| Gelesenes anwenden |
[1] Fasse im Text über das Spinatgericht den Absatz, der mit „Du schneidest eine Schalotte klein“ beginnt, als Liste der Arbeitsschritte zusammen.
[2] Setze den Text über das Spinatgericht nach seinem letzten Satz fort.

| Vorliegender Text |
Du kaufst ein Suppenhuhn, weil ne gute Brühe kann man immer im Haus haben. Und was für den Sonntag. Aber keine Bratwurst, weil du keine feingecutterten Würste magst, lieber die groben.
Und dann gehste halt nach Hause, setzt dich vor den Rechner. Bestellst ein Bratenthermometer und ein tolles Kochbuch. Und freust dich, wenn der Bote an der Tür klingelt und dir das Päckchen überreicht.

Und dann kochst du dir was leckeres.
Warst ja auch noch beim Gemüsehändler. Der der dich immer freundlich anlacht, mit dem du per du bist und der dir letztens die  Eier von den Junghennen aufgehoben hat, weil er weiß, dass du sowas Spezielles liebst.
Der hat frischen Spinat für dich.


Du schneidest eine Schalotte klein, schwenkst sie in Olivenöl. Dann gibst du den frischen Spinat dazu. Gewaschen und etwas zerzupft. Kleingehackter Knoblauch ist natürlich ein unbedingtes Muss. Ein kleiner Schluck Hühnerfond, etwas Sahne. Würzen mit Salz, Pfeffer und Muskat. 

Du darfst natürlich nicht vergessen parallel in einemTopf die Tagliatelle zu kochen!

Wenn die al dente sind, gibst du ein schönes Stück Blauschimmel zum Spinat. Lässt ihn schmelzen und mischst die Nudeln unter.

| Datenauszug |

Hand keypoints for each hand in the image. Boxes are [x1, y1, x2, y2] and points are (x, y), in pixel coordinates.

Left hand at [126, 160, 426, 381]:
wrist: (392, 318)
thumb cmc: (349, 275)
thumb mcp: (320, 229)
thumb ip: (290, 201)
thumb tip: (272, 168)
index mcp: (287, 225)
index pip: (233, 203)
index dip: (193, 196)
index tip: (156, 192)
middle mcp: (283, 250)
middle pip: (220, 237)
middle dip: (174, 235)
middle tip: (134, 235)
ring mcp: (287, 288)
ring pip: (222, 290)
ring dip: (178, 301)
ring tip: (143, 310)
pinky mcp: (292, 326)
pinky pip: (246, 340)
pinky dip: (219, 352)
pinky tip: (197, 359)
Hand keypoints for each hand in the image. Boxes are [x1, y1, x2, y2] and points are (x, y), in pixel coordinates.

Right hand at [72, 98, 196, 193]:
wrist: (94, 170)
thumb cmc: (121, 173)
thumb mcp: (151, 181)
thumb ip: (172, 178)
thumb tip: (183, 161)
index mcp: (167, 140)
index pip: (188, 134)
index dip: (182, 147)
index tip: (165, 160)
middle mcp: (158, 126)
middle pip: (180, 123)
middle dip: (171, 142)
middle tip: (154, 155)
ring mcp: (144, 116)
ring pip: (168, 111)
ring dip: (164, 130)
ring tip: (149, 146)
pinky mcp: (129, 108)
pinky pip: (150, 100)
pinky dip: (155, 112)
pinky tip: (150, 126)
...
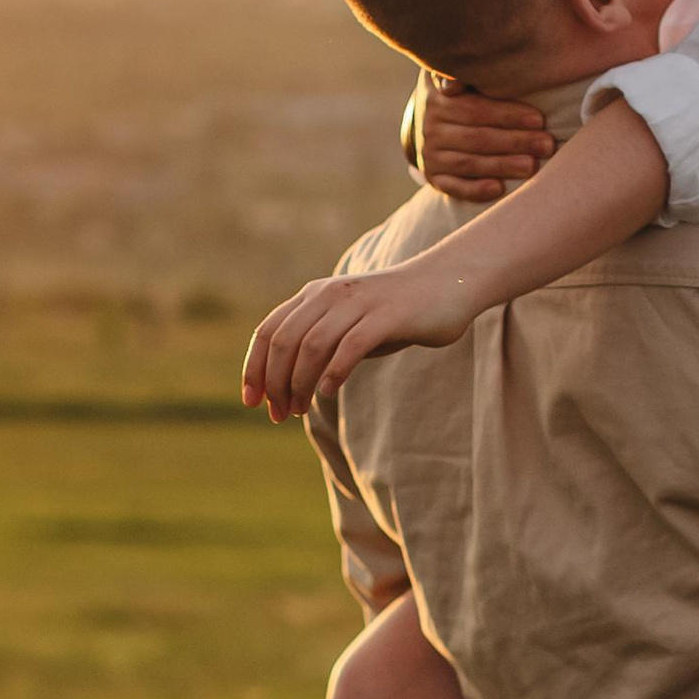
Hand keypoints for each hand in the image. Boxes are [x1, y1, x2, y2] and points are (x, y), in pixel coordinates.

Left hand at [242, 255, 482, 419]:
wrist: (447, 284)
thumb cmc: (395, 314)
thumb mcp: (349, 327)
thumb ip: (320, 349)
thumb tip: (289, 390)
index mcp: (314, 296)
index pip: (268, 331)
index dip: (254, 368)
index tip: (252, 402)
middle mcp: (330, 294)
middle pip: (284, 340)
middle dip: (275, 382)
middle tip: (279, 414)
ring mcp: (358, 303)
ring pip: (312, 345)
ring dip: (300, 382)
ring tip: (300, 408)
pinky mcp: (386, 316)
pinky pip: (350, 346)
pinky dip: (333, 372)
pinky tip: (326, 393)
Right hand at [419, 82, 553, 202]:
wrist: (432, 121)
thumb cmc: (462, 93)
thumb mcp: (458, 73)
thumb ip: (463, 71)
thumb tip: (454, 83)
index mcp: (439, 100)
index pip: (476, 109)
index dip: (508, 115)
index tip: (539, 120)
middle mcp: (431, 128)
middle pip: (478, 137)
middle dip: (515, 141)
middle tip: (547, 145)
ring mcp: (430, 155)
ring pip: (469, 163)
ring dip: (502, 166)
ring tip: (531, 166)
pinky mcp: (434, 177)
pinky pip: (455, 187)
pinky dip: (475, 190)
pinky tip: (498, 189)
--
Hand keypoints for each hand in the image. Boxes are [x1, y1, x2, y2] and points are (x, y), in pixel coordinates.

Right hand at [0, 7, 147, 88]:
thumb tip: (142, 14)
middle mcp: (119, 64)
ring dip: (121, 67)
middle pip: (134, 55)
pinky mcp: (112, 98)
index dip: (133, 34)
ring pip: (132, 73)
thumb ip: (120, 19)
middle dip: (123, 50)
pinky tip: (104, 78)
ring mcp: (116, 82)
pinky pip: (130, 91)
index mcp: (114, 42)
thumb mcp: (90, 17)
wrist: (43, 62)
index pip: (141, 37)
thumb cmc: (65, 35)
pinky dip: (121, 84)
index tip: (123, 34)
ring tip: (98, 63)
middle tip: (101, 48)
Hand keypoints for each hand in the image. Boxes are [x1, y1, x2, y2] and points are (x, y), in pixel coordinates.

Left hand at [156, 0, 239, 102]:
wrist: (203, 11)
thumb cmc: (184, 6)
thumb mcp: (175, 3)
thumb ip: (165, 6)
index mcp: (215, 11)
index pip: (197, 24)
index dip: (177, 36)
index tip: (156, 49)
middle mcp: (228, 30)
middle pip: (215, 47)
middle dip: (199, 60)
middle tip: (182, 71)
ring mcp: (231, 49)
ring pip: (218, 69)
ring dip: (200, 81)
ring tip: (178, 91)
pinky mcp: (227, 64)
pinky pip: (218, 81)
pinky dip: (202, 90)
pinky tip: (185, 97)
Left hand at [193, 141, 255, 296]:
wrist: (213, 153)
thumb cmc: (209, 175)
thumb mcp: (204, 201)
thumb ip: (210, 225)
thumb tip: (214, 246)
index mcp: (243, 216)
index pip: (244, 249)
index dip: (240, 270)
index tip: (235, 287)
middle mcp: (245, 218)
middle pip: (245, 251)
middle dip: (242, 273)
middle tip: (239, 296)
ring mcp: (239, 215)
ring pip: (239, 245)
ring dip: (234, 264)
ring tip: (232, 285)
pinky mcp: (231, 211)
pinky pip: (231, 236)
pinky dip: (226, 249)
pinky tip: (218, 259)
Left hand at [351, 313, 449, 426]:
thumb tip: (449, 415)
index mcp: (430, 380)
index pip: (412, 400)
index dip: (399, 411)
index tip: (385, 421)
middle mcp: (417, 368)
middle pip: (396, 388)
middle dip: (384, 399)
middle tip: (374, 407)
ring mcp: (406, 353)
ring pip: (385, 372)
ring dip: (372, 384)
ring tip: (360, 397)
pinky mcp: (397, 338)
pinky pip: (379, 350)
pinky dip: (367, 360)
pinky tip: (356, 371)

| Ergebnisse je Aufgabe |
[1]
- Schalotte klein schneiden und in Olivenöl schwenken
- Frischen Spinat dazugeben, gewaschen und etwas zerzupft
- Kleingehackten Knoblauch hinzufügen
- Einen kleinen Schluck Hühnerfond und etwas Sahne zugeben
- Mit Salz, Pfeffer und Muskat würzen

[2]
Und wenn du das dann auf dem Teller hast, mit Parmesan bestreut und den ersten Bissen in den Mund schiebst, ist dir sowas von egal wo du wohnst!

 
Übrigens, obwohl heute der erste April ist, ist die Geschichte kein Scherz. Die ersten beiden sind mir vor ein paar Wochen so passiert, innerhalb einer halben Stunde. Und die Geschichte mit den alten Damen hab ich heute so erlebt...

P.S....die Fotos hab ich heute mit der Küchenknipse gemacht...der Herr Kampi kann nichts dafür



11 Kommentare:

Gourmet-Büdchen hat gesagt…

Das passiert nicht nur in der Provinz!
Aber wer ist die Küchenknipse? HÄÄÄÄ? ;-)

Anonym hat gesagt…

HERRLICH Sandra !!!!!!

LG Marija

Kochbuchsüchtig hat gesagt…

Phantastisch :o) das könnte in meinem Heimatdorf sein.. obwohl da wärs noch um einiges schlimmer..!!!

LG Alice

Marion P. hat gesagt…

Ich glaub', die Buchhändlerin arbeitet jetzt in einer Kleinstadt bei Köln ;-)

Freundin des guten Geschmacks hat gesagt…

Also, das mit den alten Damen will ich mal überlesen haben! Seit heute bin ich im wohlverdienten Ruhestand. Und Computer kann ich immer noch!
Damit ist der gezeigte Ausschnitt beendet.